PHNOM PENH, Cambodia — When the COVID-19 pandemic hit this country, Cambodian Sign Language interpreters of the Maryknoll Deaf Development Programme provided interpretation in educational videos created by the Cambodian government.

Viewing the nightly news on TV or social media videos that do not have sign language interpreters leaves deaf people feeling frustrated, left out, confused and anxious, said program staffers. Access to reliable information and pressing new details are crucial to fighting the spread of COVID-19 and helping people to stay calm, gain knowledge on how to protect themselves and finally learn what they can do if they do have the virus. As of April 15, Cambodia had 122 confirmed cases.

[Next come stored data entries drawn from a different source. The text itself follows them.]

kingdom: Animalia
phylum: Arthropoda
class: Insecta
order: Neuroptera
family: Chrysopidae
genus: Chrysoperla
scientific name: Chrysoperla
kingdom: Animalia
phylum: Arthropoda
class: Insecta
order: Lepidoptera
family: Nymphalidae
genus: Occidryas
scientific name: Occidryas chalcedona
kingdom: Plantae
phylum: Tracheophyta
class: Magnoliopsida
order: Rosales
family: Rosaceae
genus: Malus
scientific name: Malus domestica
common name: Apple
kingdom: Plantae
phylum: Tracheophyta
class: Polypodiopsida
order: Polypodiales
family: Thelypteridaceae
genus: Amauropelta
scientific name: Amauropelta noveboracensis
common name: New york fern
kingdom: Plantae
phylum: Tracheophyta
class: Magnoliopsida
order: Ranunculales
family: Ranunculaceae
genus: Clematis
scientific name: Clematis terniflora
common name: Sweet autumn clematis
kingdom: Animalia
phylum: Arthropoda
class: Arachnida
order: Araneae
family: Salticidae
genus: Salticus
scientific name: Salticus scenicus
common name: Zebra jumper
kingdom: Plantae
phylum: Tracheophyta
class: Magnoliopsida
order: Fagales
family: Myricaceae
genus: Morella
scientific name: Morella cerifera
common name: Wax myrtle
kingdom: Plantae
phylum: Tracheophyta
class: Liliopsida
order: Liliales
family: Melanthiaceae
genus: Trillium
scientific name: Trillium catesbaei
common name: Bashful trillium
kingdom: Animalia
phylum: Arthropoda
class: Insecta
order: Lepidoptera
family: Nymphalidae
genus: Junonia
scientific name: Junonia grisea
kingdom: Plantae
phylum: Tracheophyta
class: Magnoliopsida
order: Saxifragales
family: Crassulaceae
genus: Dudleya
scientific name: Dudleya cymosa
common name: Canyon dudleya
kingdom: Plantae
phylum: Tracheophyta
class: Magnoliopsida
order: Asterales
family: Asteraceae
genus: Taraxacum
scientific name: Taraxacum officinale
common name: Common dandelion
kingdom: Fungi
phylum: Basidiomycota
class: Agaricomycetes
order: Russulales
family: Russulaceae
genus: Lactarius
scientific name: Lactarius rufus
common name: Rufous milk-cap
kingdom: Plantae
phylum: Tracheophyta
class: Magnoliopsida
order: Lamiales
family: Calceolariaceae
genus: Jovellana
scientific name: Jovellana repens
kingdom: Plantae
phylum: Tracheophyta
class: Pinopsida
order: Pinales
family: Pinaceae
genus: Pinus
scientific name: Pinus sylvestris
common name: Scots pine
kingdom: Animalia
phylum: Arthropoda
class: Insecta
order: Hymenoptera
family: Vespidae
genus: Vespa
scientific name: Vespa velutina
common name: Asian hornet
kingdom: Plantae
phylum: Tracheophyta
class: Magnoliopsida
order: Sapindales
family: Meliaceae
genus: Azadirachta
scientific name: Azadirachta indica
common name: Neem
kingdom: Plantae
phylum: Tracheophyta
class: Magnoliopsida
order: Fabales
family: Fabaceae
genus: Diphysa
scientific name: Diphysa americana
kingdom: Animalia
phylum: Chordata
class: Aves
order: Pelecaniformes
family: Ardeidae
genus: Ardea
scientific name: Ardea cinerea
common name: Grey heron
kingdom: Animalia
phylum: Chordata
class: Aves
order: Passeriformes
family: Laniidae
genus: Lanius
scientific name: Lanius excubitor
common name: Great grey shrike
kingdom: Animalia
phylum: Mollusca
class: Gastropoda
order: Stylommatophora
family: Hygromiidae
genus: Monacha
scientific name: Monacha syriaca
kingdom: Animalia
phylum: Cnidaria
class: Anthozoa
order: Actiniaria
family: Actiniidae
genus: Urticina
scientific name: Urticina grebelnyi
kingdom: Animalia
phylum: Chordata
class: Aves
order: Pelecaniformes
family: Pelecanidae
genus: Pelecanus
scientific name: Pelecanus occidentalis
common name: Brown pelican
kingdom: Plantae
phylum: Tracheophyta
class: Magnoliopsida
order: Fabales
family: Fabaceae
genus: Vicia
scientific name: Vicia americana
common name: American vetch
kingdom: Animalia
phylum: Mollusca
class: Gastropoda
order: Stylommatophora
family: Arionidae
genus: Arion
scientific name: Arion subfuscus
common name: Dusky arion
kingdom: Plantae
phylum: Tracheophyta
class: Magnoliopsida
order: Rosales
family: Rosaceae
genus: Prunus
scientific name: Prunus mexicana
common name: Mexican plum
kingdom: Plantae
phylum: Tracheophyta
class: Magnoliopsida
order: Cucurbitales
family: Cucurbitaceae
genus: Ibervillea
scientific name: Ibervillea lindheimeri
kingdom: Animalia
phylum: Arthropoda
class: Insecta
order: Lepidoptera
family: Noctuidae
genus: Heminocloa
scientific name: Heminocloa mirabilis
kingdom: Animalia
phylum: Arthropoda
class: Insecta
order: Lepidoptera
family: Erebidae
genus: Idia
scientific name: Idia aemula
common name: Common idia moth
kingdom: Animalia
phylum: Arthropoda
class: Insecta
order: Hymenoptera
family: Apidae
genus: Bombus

“Having accessible information for the deaf has been a new development in Cambodia,” said Keat Sokly, co-director of the Deaf Development Programme. “In the past year, the country’s deaf individuals who understand Cambodian Sign Language have had more access to current events and news reports.”

He credits a push by Prime Minister Hun Sen “to include interpreters for the deaf in TV news programs, where they now appear in the bottom right corner of the screen.”

The Maryknoll program also helped to create a public service video that specifically addresses the deaf population. On April 3, the Cambodian Ministry of Social Affairs, the Department of Welfare of People With Disabilities and the World Health Organization shared the video with essential information related to COVID-19: Knowing the symptoms, how to avoid catching the virus, and what people should do if they think they have the virus.

The most effective and best way to share information in Cambodia is on social media using Facebook, so that the information reaches a high percentage of people all over the country. Even though these specific educational videos have been a big help in spreading information about COVID-19 in the deaf community, there are still other concerns for the safety and health of Cambodia’s deaf citizens.

“The videos are only accessible to those deaf people who have received an education and understand Cambodian Sign Language,” Sokly explained. “There are still a number of deaf people in the country who have not yet been exposed to Cambodian Sign Language and have not received an education.”

These deaf individuals have only limited ways of communicating with their families and still lack basic information about COVID-19, he said.

Sokly also noted that the Deaf Development Programme and its staff are located only in Phnom Penh.

“We are the only organization that provides interpreters for deaf individuals in all of Cambodia. Luckily at this time, we have not yet received any requests for an interpreter to go to the hospital for this virus,” he said.

He also said the program was working with other governmental and nongovernmental agencies on video projects.